_TASK STATEMENT_.
Please rewrite the listing as a Markdown table with the columns No. and Text, starting with the line containing "## 📄 Lisans" and going on through the last line of the listing. Give each line its own numbered row and leave out blank lines.

Data entries:
====

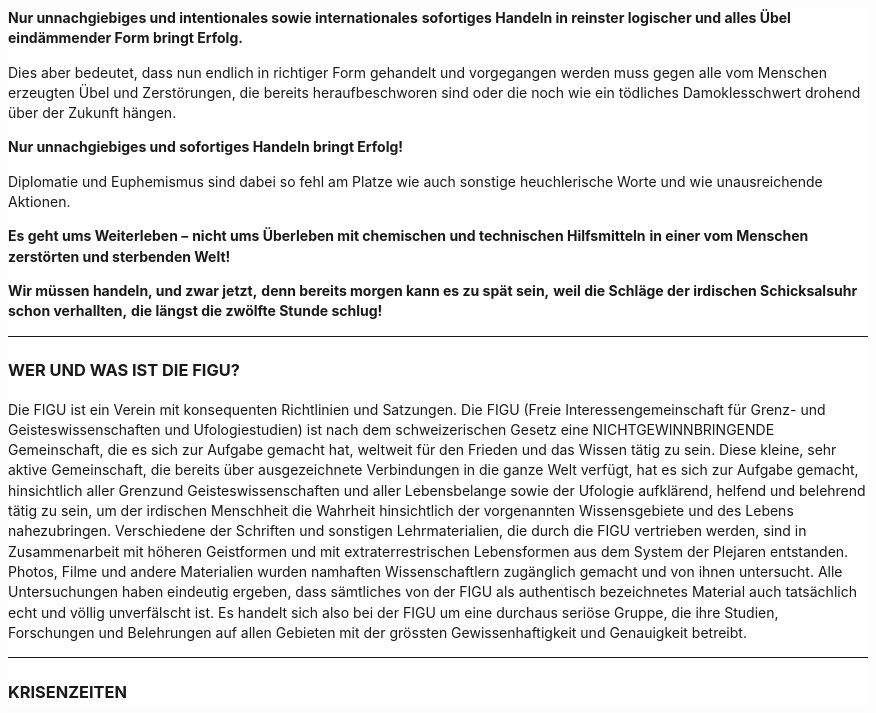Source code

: **Nur unnachgiebiges und intentionales sowie internationales**
**sofortiges Handeln in reinster logischer und alles Übel**
**eindämmender Form bringt Erfolg.**

Dies aber bedeutet, dass nun endlich in richtiger Form gehandelt und vorgegangen werden muss gegen alle vom Menschen erzeugten Übel und
Zerstörungen, die bereits heraufbeschworen sind oder die noch wie ein tödliches Damoklesschwert drohend über der Zukunft hängen.

**Nur unnachgiebiges und sofortiges Handeln bringt Erfolg!**

Diplomatie und Euphemismus sind dabei so fehl am Platze wie auch sonstige
heuchlerische Worte und wie unausreichende Aktionen.

**Es geht ums Weiterleben –**
**nicht ums Überleben mit chemischen und technischen Hilfsmitteln**
**in einer vom Menschen zerstörten und sterbenden Welt!**

**Wir müssen handeln, und zwar jetzt,**
**denn bereits morgen kann es zu spät sein,**
**weil die Schläge der irdischen Schicksalsuhr schon verhallten,**
**die längst die zwölfte Stunde schlug!**


-----

### WER UND WAS IST DIE FIGU?

Die FIGU ist ein Verein mit konsequenten Richtlinien und Satzungen.
Die FIGU (Freie Interessengemeinschaft für Grenz- und Geisteswissenschaften und Ufologiestudien) ist nach dem schweizerischen Gesetz eine
NICHTGEWINNBRINGENDE Gemeinschaft, die es sich zur Aufgabe gemacht
hat, weltweit für den Frieden und das Wissen tätig zu sein. Diese kleine, sehr
aktive Gemeinschaft, die bereits über ausgezeichnete Verbindungen in die
ganze Welt verfügt, hat es sich zur Aufgabe gemacht, hinsichtlich aller Grenzund Geisteswissenschaften und aller Lebensbelange sowie der Ufologie
aufklärend, helfend und belehrend tätig zu sein, um der irdischen Menschheit die Wahrheit hinsichtlich der vorgenannten Wissensgebiete und des
Lebens nahezubringen.
Verschiedene der Schriften und sonstigen Lehrmaterialien, die durch die
FIGU vertrieben werden, sind in Zusammenarbeit mit höheren Geistformen
und mit extraterrestrischen Lebensformen aus dem System der Plejaren
entstanden.
Photos, Filme und andere Materialien wurden namhaften Wissenschaftlern
zugänglich gemacht und von ihnen untersucht. Alle Untersuchungen haben
eindeutig ergeben, dass sämtliches von der FIGU als authentisch bezeichnetes Material auch tatsächlich echt und völlig unverfälscht ist.
Es handelt sich also bei der FIGU um eine durchaus seriöse Gruppe, die
ihre Studien, Forschungen und Belehrungen auf allen Gebieten mit der
grössten Gewissenhaftigkeit und Genauigkeit betreibt.


-----

### KRISENZEITEN
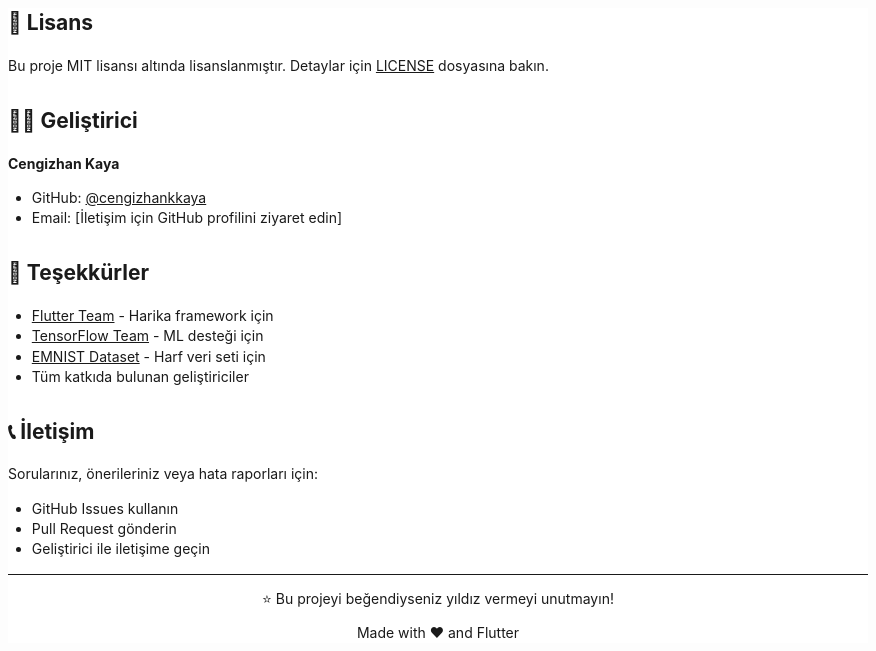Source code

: ## 📄 Lisans

Bu proje MIT lisansı altında lisanslanmıştır. Detaylar için [LICENSE](LICENSE) dosyasına bakın.

## 👨‍💻 Geliştirici

**Cengizhan Kaya**
- GitHub: [@cengizhankkaya](https://github.com/cengizhankkaya)
- Email: [İletişim için GitHub profilini ziyaret edin]

## 🙏 Teşekkürler

- [Flutter Team](https://flutter.dev/) - Harika framework için
- [TensorFlow Team](https://www.tensorflow.org/) - ML desteği için
- [EMNIST Dataset](https://www.nist.gov/itl/products-and-services/emnist-dataset) - Harf veri seti için
- Tüm katkıda bulunan geliştiriciler

## 📞 İletişim

Sorularınız, önerileriniz veya hata raporları için:
- GitHub Issues kullanın
- Pull Request gönderin
- Geliştirici ile iletişime geçin

---

<div align="center">
  <p>⭐ Bu projeyi beğendiyseniz yıldız vermeyi unutmayın!</p>
  <p>Made with ❤️ and Flutter</p>
</div>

====

_OUTPUT OF THE TASK_.
| No. | Text |
|---|---|
| 1 | : ## 📄 Lisans |
| 2 | Bu proje MIT lisansı altında lisanslanmıştır. Detaylar için [LICENSE](LICENSE) dosyasına bakın. |
| 3 | ## 👨‍💻 Geliştirici |
| 4 | **Cengizhan Kaya** |
| 5 | - GitHub: [@cengizhankkaya](https://github.com/cengizhankkaya) |
| 6 | - Email: [İletişim için GitHub profilini ziyaret edin] |
| 7 | ## 🙏 Teşekkürler |
| 8 | - [Flutter Team](https://flutter.dev/) - Harika framework için |
| 9 | - [TensorFlow Team](https://www.tensorflow.org/) - ML desteği için |
| 10 | - [EMNIST Dataset](https://www.nist.gov/itl/products-and-services/emnist-dataset) - Harf veri seti için |
| 11 | - Tüm katkıda bulunan geliştiriciler |
| 12 | ## 📞 İletişim |
| 13 | Sorularınız, önerileriniz veya hata raporları için: |
| 14 | - GitHub Issues kullanın |
| 15 | - Pull Request gönderin |
| 16 | - Geliştirici ile iletişime geçin |
| 17 | --- |
| 18 | <div align="center"> |
| 19 |   <p>⭐ Bu projeyi beğendiyseniz yıldız vermeyi unutmayın!</p> |
| 20 |   <p>Made with ❤️ and Flutter</p> |
| 21 | </div> |